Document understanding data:
··········

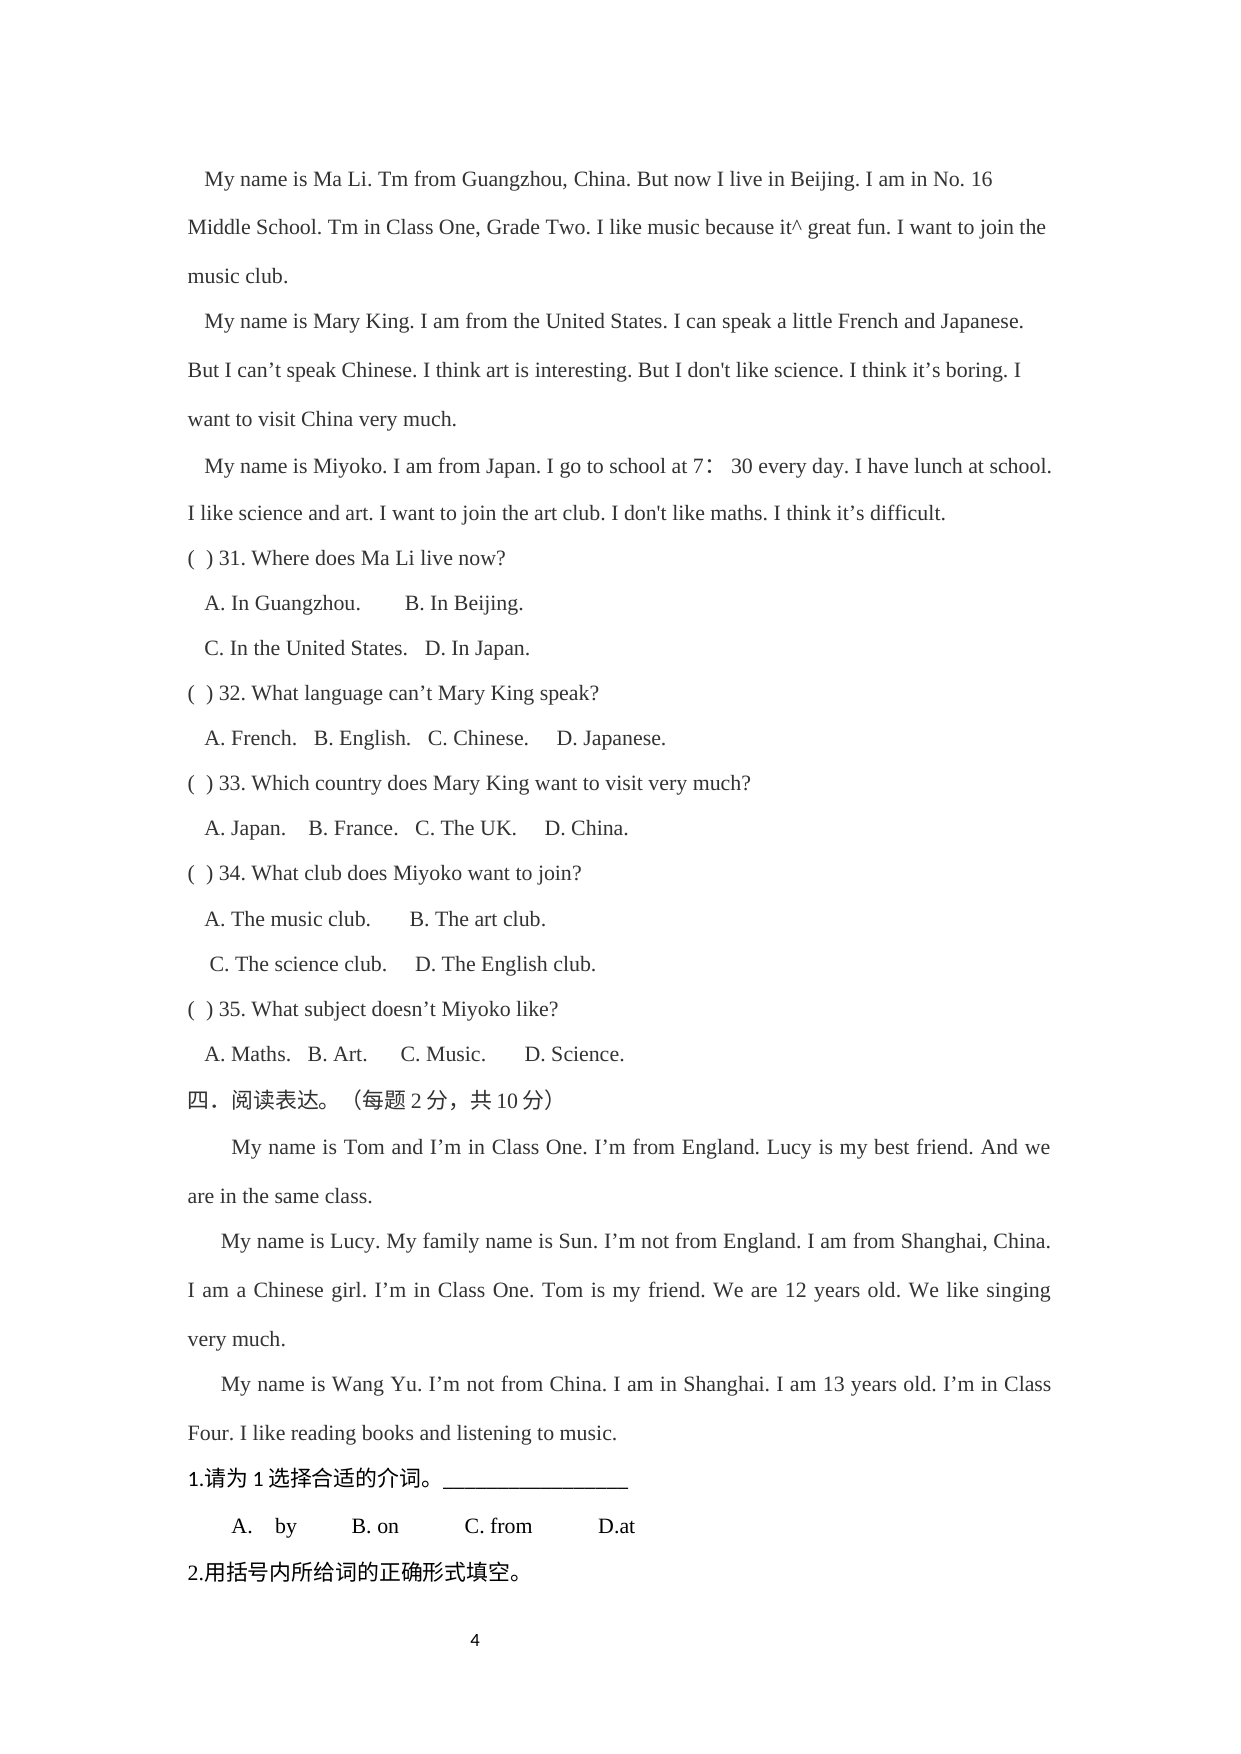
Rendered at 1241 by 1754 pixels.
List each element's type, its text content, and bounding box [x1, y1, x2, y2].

text A. French. B. English. C. Chinese. D. Japanese. [187, 721, 1053, 754]
text 四．阅读表达。（每题2分，共10分） [187, 1082, 1053, 1115]
text ( ) 32. What language can’t Mary King speak? [187, 676, 1053, 709]
text A. The music club. B. The art club. [187, 902, 1053, 934]
text ( ) 34. What club does Miyoko want to join? [187, 857, 1053, 889]
text My name is Ma Li. Tm from Guangzhou, China. But now I live in Beijing. I am in No. 16 Middle School. Tm in Class One, Grade Two. I like music because it^ great fun. I want to join the music club. [187, 162, 1053, 292]
text My name is Tom and I’m in Class One. I’m from England. Lucy is my best friend. And we are in the same class. [187, 1131, 1053, 1212]
text A. Maths. B. Art. C. Music. D. Science. [187, 1037, 1053, 1070]
text A. In Guangzhou. B. In Beijing. [187, 586, 1053, 619]
text C. The science club. D. The English club. [187, 947, 1053, 979]
text My name is Lucy. My family name is Sun. I’m not from England. I am from Shanghai, China. I am a Chinese girl. I’m in Class One. Tom is my friend. We are 12 years old. We like singing very much. [187, 1224, 1053, 1354]
text C. In the United States. D. In Japan. [187, 631, 1053, 664]
text 1.请为1选择合适的介词。_________________ [187, 1461, 1053, 1493]
text A. Japan. B. France. C. The UK. D. China. [187, 812, 1053, 844]
text My name is Wang Yu. I’m not from China. I am in Shanghai. I am 13 years old. I’m in Class Four. I like reading books and listening to music. [187, 1367, 1053, 1448]
text 2.用括号内所给词的正确形式填空。 [187, 1554, 1053, 1587]
text ( ) 33. Which country does Mary King want to visit very much? [187, 767, 1053, 799]
text ( ) 31. Where does Ma Li live now? [187, 541, 1053, 573]
text My name is Mary King. I am from the United States. I can speak a little French and Japanese. But I can’t speak Chinese. I think art is interesting. But I don't like science. I think it’s boring. I want to visit China very much. [187, 304, 1053, 434]
text ( ) 35. What subject doesn’t Miyoko like? [187, 992, 1053, 1024]
text My name is Miyoko. I am from Japan. I go to school at 7： 30 every day. I have lunch at school. I like science and art. I want to join the art club. I don't like maths. I think it’s difficult. [187, 447, 1053, 528]
list by B. on C. from D.at [187, 1509, 1053, 1542]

··········

## Aim of the exercise
What is the number of lines in the records above that include the word "Beijing"? Reply with that number and nothing more.

## Problem solution
2